◆ Data for this exercise
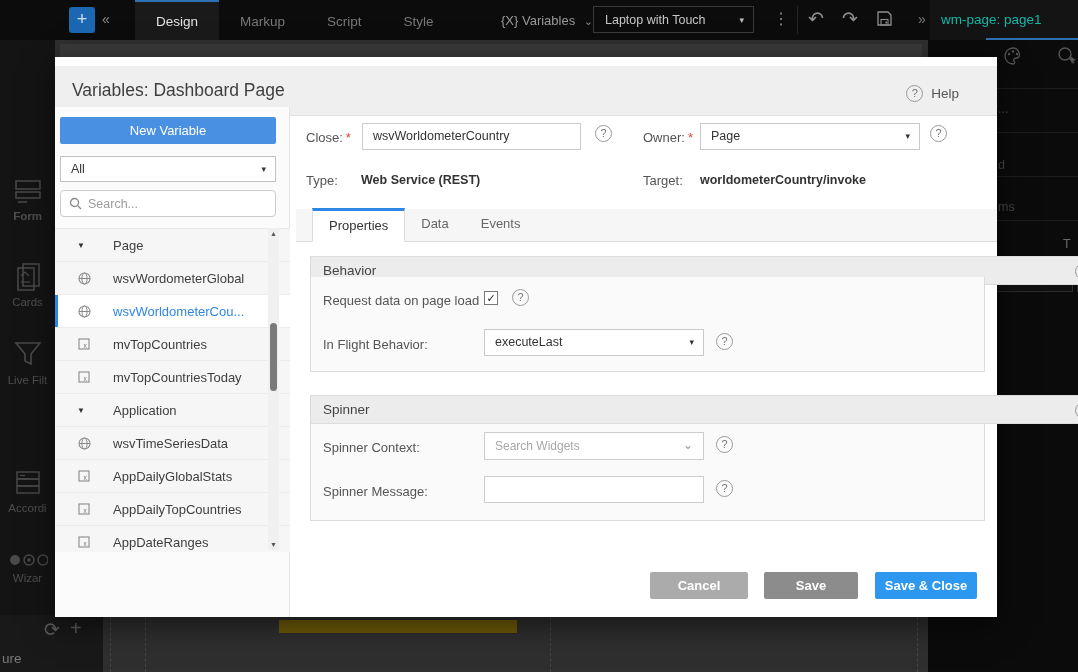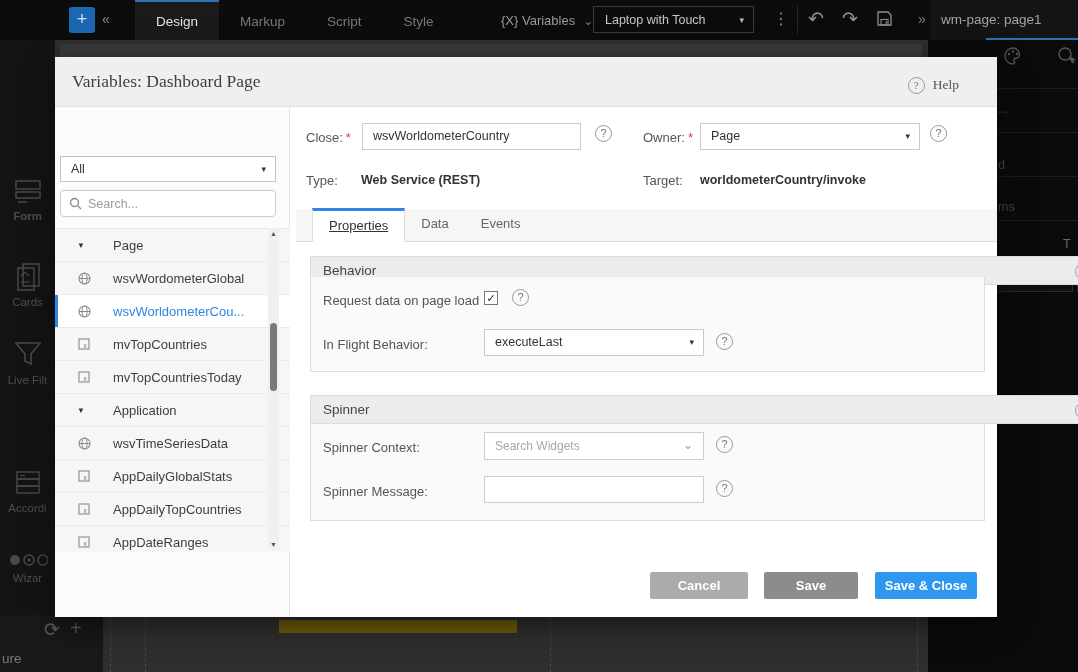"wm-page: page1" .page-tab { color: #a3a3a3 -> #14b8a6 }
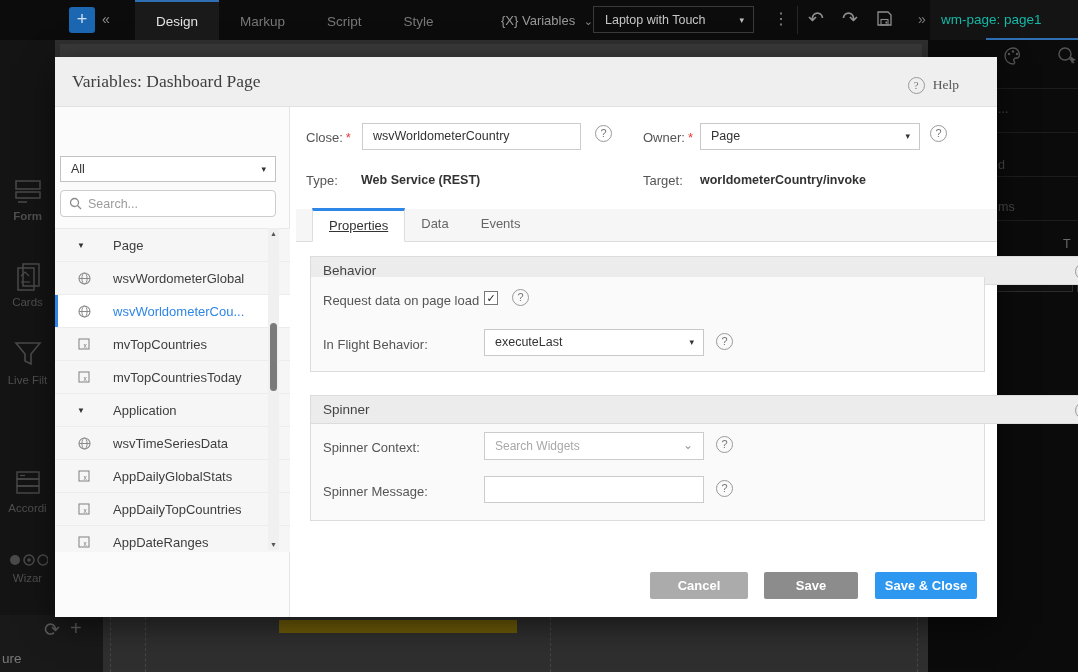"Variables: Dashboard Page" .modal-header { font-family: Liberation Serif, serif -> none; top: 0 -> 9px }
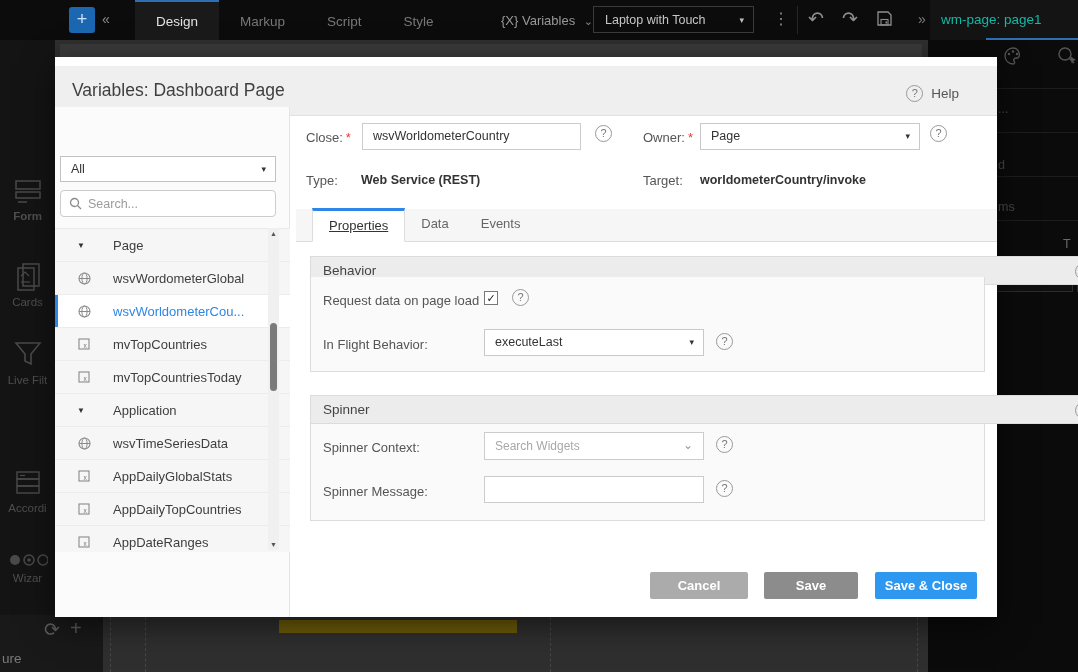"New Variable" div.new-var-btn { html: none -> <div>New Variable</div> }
==
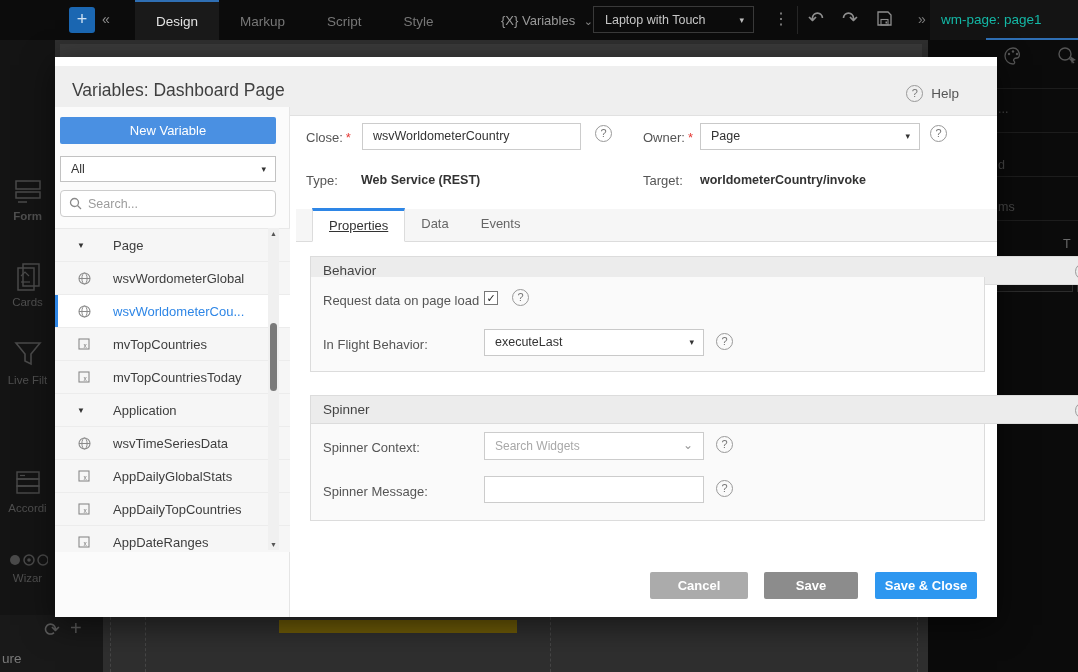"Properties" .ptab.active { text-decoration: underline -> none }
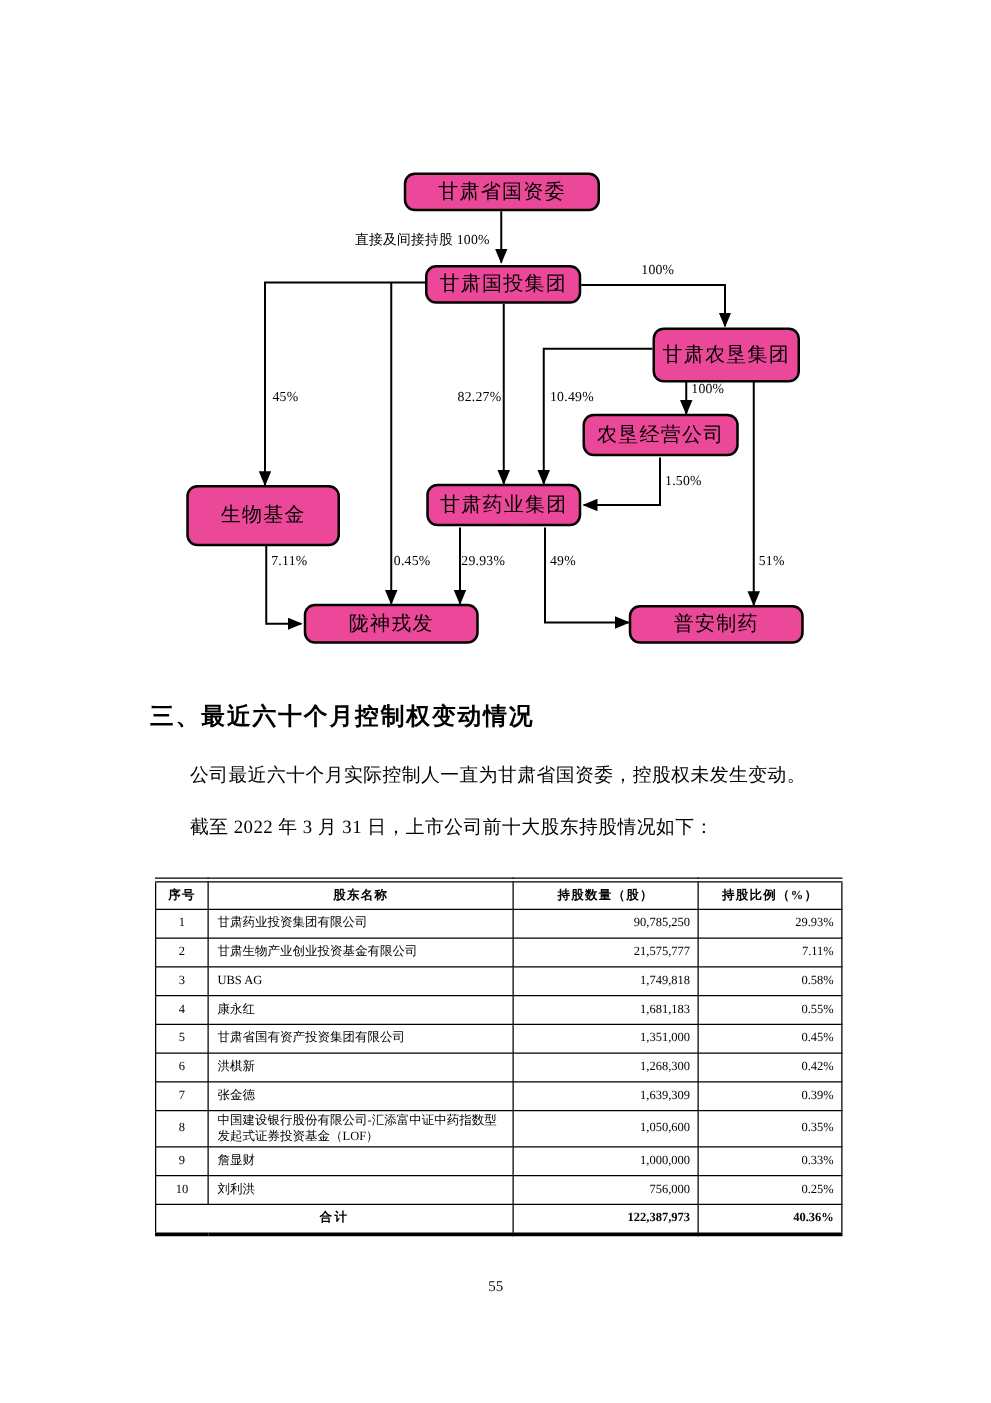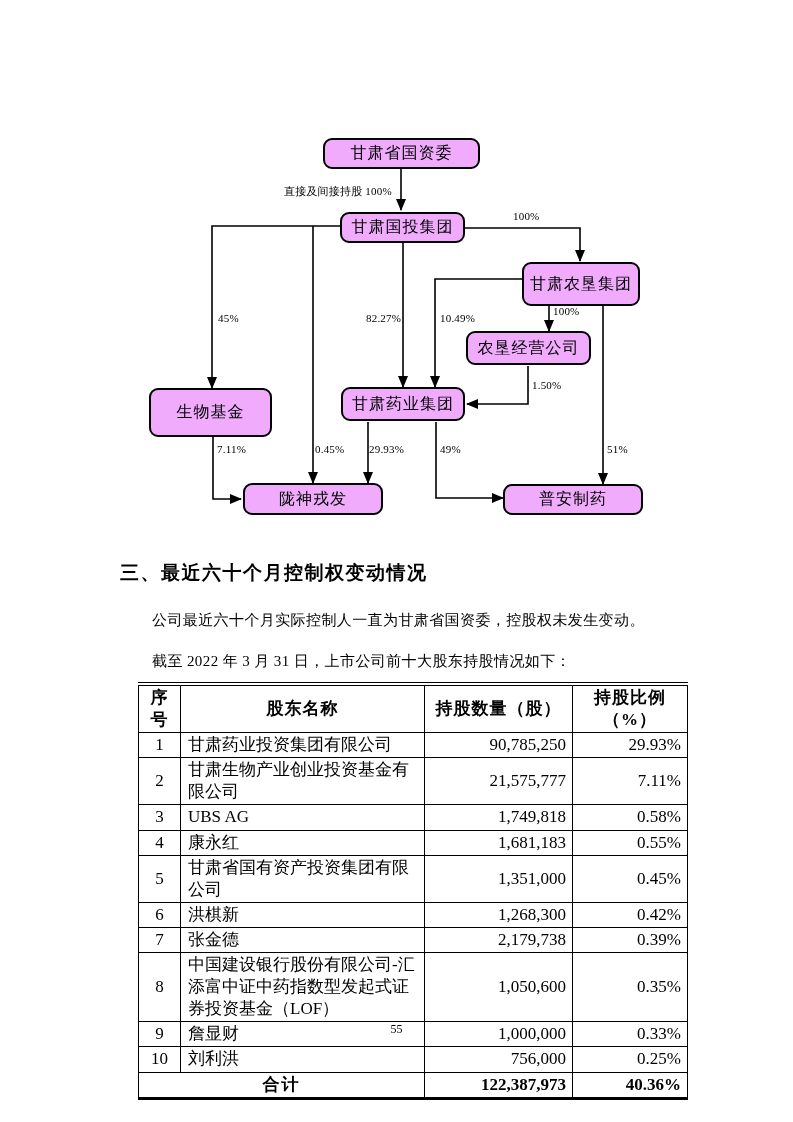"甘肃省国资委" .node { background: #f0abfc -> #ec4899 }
--
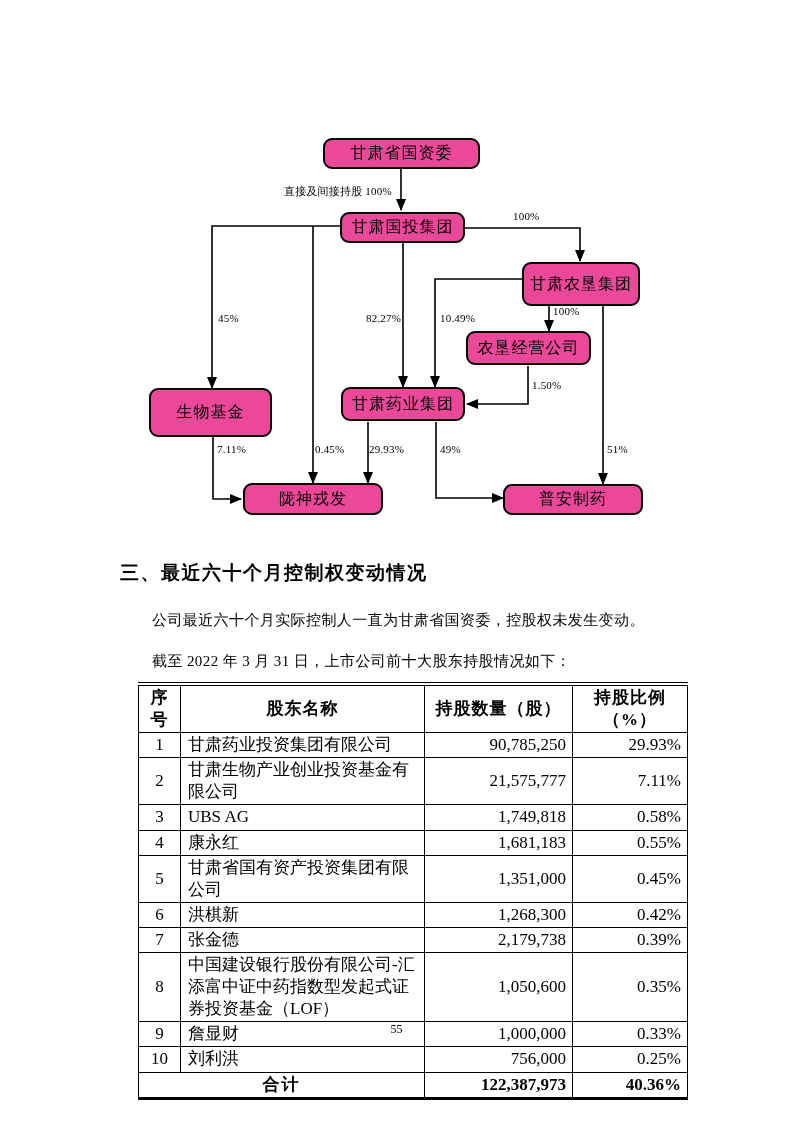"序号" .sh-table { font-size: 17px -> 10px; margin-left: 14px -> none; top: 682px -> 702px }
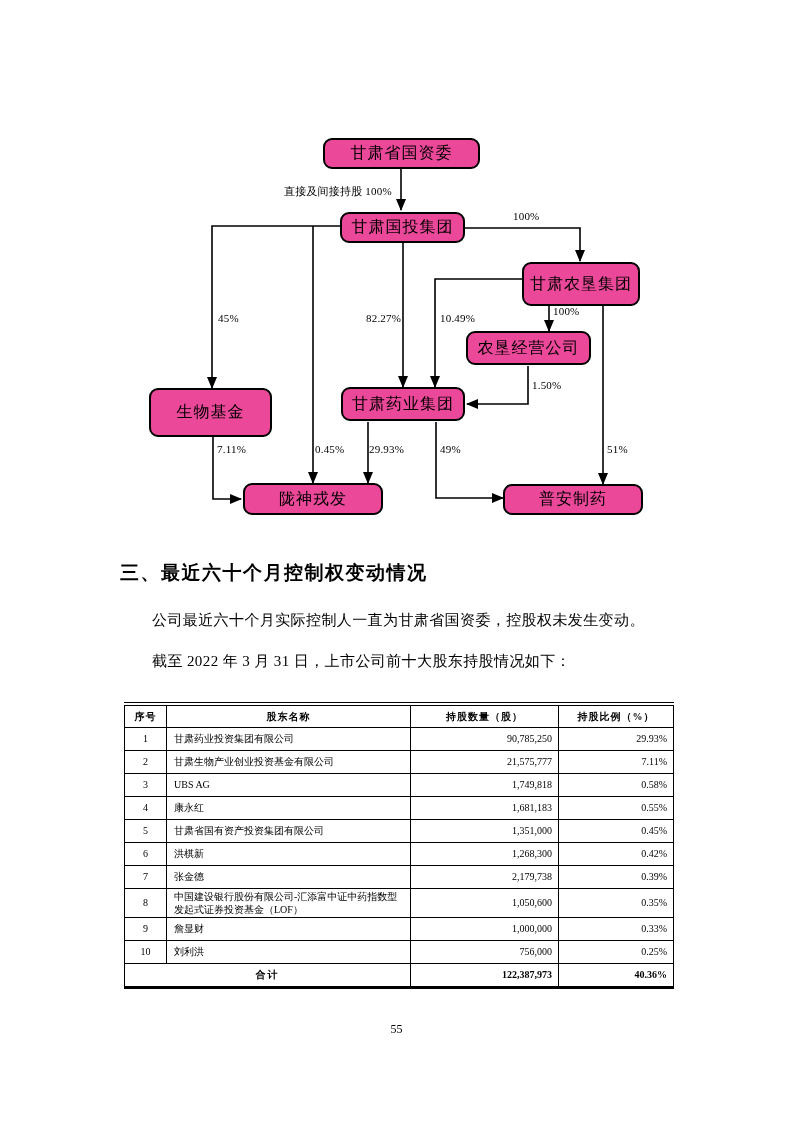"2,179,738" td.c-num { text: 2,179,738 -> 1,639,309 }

◆ The task
Skipping every picture, transcribe exactly the lines above from the one containing "font-size: 17px ->" through the one containing "text: 2,179,738 ->", both included.

◆ The completed task
"序号" .sh-table { font-size: 17px -> 10px; margin-left: 14px -> none; top: 682px -> 702px }
"2,179,738" td.c-num { text: 2,179,738 -> 1,639,309 }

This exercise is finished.